TEXT BLOCK —
-- Opening Marker --

# Part 1 - Extracting and Saving Data from Yelp API

## Obective

- For this CodeAlong, we will be working with the Yelp API. 
- You will use the the Yelp API to search your home town for a cuisine type of your choice.
- Next class, we will then use Plotly Express to create a map with the Mapbox API to visualize the results.
    
    

## Tools You Will Use
- Part 1:
    - Yelp API:
        - Getting Started: 
            - https://www.yelp.com/developers/documentation/v3/get_started

    - `YelpAPI` python package
        -  "YelpAPI": https://github.com/gfairchild/yelpapi
- Part 2:

    - Plotly Express: https://plotly.com/python/getting-started/
        - With Mapbox API: https://www.mapbox.com/
        - `px.scatter_mapbox` [Documentation](https://plotly.com/python/scattermapbox/): 




### Applying Code From
- Efficient API Calls Lesson Link: https://login.codingdojo.com/m/376/12529/88078

In [68]:
# Standard Imports
import numpy as np
import pandas as pd
import matplotlib.pyplot as plt
import seaborn as sns

# Additional Imports
import os, json, math, time
from yelpapi import YelpAPI
from tqdm.notebook import tqdm_notebook

In [61]:
!pip install yelpapi



## 1. Registering for Required APIs


- Yelp: https://www.yelp.com/developers/documentation/v3/get_started


> Check the official API documentation to know what arguments we can search for: https://www.yelp.com/developers/documentation/v3/business_search

### Load Credentials and Create Yelp API Object

In [42]:
# create a relative filepath
relative_path = os.path.join('.secret', 'yelp_api.json')

-- Closing Marker --

DATA UNDER STUDY —
-- Opening Marker --

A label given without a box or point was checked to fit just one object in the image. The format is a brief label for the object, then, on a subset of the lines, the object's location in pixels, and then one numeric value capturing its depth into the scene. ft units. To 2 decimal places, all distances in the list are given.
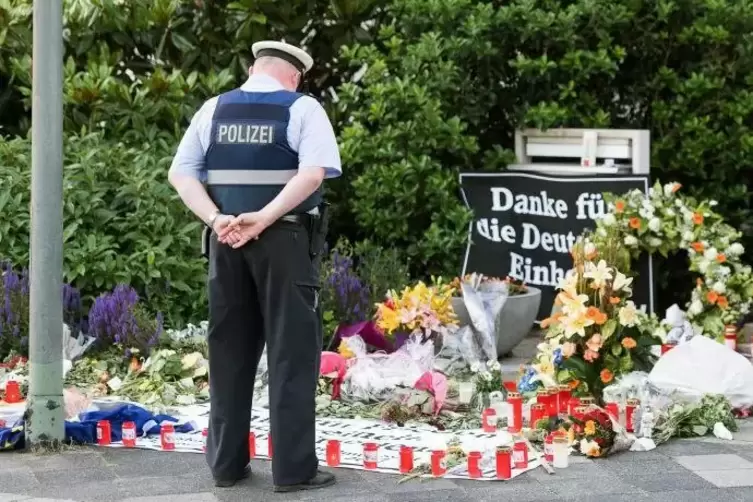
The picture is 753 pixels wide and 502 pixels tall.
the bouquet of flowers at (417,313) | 53.52
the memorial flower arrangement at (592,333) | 45.83
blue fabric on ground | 42.68
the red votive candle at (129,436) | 43.27
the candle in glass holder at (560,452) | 40.27
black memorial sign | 63.51
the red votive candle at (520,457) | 40.14
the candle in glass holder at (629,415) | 43.37
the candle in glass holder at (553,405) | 44.04
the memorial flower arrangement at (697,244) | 57.16
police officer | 37.52
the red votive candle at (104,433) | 43.47
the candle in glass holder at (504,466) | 39.04
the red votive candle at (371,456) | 40.22
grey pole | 41.65
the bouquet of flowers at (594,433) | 41.47
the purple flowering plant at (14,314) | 54.08
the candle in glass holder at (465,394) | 47.93
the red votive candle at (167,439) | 42.86
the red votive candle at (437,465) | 39.40
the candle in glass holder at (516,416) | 44.21
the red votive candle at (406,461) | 39.75
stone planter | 57.31
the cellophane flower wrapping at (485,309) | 55.93
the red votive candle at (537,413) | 43.73
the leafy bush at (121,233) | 56.70
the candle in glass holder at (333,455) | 40.60
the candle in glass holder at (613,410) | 42.45
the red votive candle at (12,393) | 48.03
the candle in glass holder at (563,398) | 44.79
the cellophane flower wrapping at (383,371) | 48.49
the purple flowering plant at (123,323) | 53.42
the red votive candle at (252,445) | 41.01
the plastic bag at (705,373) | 46.98
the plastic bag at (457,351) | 54.03
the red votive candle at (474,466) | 39.22
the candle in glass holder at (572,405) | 42.63
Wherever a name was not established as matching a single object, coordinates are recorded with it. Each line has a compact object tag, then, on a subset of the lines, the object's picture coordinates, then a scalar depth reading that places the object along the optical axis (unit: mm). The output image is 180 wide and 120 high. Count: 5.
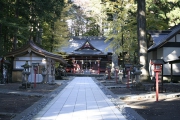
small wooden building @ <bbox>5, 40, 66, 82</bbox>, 20797
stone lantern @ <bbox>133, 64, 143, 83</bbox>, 15184
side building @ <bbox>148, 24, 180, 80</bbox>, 23531
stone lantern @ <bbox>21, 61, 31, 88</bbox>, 15517
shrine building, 40594
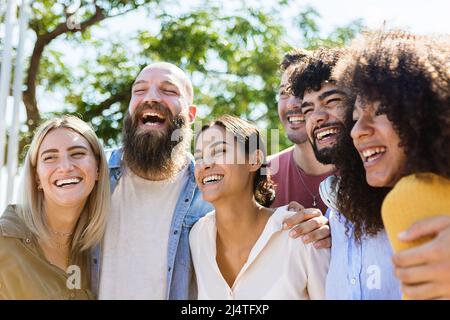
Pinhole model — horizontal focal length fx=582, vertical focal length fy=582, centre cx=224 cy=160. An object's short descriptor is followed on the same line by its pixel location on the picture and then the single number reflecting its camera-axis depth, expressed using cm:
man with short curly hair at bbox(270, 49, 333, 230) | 415
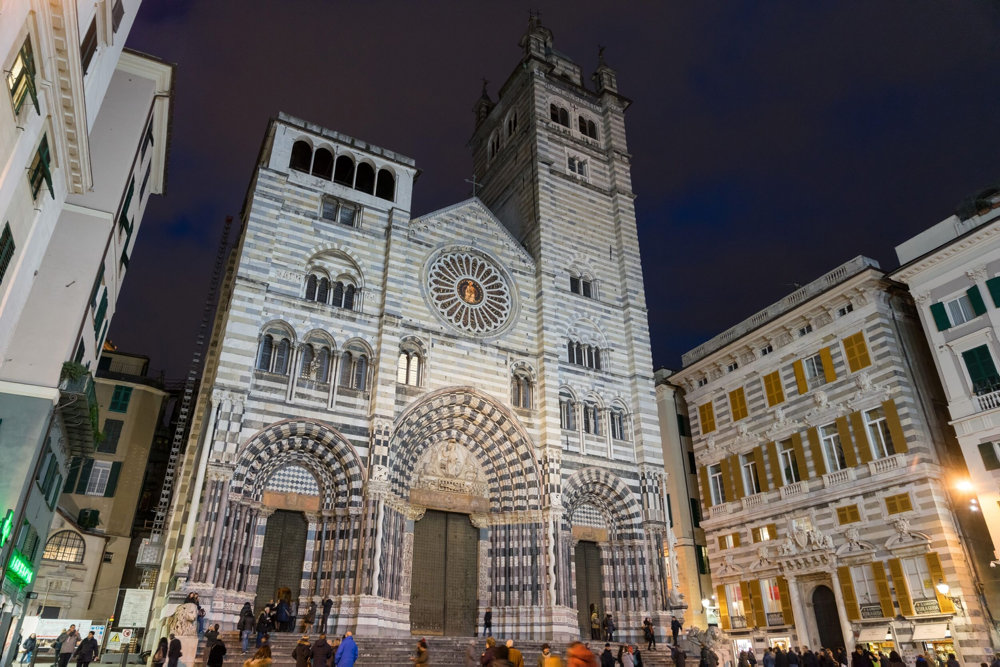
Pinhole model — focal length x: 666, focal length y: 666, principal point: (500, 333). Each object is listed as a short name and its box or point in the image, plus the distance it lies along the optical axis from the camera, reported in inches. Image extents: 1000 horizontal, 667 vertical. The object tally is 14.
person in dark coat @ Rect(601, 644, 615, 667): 626.6
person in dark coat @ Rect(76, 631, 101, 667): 608.1
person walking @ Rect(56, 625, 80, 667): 608.7
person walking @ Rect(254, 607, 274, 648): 641.0
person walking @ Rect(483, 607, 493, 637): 805.2
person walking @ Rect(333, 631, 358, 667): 457.4
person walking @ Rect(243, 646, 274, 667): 358.0
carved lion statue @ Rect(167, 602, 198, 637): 600.1
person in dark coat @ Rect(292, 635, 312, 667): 461.4
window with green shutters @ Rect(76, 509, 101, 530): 1074.1
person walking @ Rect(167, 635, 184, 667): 556.7
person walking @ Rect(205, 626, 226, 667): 525.7
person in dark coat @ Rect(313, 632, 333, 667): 452.2
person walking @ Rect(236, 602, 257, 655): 617.3
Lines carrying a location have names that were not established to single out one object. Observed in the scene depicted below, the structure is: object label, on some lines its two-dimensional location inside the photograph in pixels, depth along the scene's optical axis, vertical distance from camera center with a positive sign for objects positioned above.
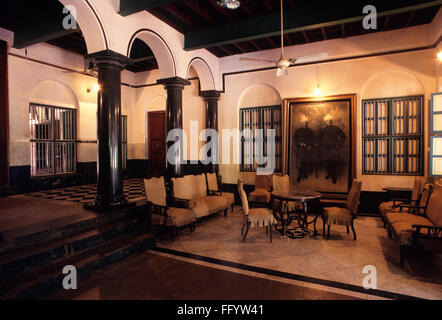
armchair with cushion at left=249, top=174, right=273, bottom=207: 6.59 -0.92
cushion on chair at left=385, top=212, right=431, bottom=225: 4.11 -1.02
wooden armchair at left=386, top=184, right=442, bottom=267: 3.45 -1.03
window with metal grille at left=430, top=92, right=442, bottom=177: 4.89 +0.38
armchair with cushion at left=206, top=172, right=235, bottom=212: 6.54 -0.82
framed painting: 6.67 +0.34
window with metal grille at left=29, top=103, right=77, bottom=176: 7.39 +0.52
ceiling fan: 4.63 +1.63
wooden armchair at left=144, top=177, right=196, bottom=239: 4.65 -1.00
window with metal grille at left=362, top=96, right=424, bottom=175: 6.13 +0.46
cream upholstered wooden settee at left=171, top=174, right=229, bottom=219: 5.30 -0.88
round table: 4.84 -1.09
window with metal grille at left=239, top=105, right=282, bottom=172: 7.58 +0.74
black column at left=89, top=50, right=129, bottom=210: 4.64 +0.38
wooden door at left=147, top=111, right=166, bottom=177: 9.91 +0.55
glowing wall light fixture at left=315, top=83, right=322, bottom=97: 6.83 +1.63
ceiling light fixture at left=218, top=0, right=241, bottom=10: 4.51 +2.60
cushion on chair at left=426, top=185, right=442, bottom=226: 3.93 -0.82
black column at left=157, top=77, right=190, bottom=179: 6.33 +1.11
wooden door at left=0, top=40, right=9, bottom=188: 6.15 +1.01
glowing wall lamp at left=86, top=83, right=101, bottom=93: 8.65 +2.25
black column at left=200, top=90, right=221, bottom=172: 8.00 +1.45
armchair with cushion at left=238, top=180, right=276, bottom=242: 4.64 -1.09
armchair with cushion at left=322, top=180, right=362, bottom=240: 4.71 -1.04
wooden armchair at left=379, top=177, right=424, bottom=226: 5.10 -0.90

-- Closing Marker --

TO DO —
a. In the Yelp API notebook, condense the objective list that begins "For this CodeAlong" into one shorter sentence that keeps its main facts.
b. Pick up the Yelp API notebook after its last line and write what comes next.

RESPONSES BY ITEM NUMBER —
a. In this CodeAlong, you use the Yelp API to search your home town for a cuisine type you choose, and next class you map the results with Plotly Express and the Mapbox API.

b.
In [43]:
# Load API Credentials
with open(relative_path) as file:
    login = json.load(file)

print(login.keys())

dict_keys(['client-id', 'api-key'])


In [44]:
# alternate method of loading API creadentials
# correcting the filename in the path
with open(r'C:\Users\bandi\OneDrive\Documents\GitHub\data-enrichment-wk14-activity-mapping-yelp-api-results\.secret\yelp_api.json') as file:
    login = json.load(file)
    
# print the keys of the loaded JSON
print(login.keys())

dict_keys(['client-id', 'api-key'])


In [45]:
# Instantiate YelpAPI Variable
yelp_api = YelpAPI(login['api-key'], timeout_s = 5.0)
yelp_api

<yelpapi.yelpapi.YelpAPI at 0x14083295710>

### Define Search Terms and File Paths

In [46]:
# set our API call parameters and filename before the first call
LOCATION = 'Greenville, SC'
TERM = 'Sushi'

In [47]:
# Quick Test Query
results = yelp_api.search_query(location='Baltimore, MD',
                                       term='Crab Cake')
print(type(results))
results.keys()

<class 'dict'>


dict_keys(['businesses', 'total', 'region'])

In [33]:
# Specify folder for saving data
# folder_path = r"C:\Users\bandi\OneDrive\Documents\GitHub\data-enrichment-wk14-activity-mapping-yelp-api-results"

# # Specifying JSON_FILE filename (can include a folder) => combine the folder path and filename
# JSON_FILE = f'/Data/results_SC_Sushi.json'

# print(f'data will be saved to: {JSON_FILE}')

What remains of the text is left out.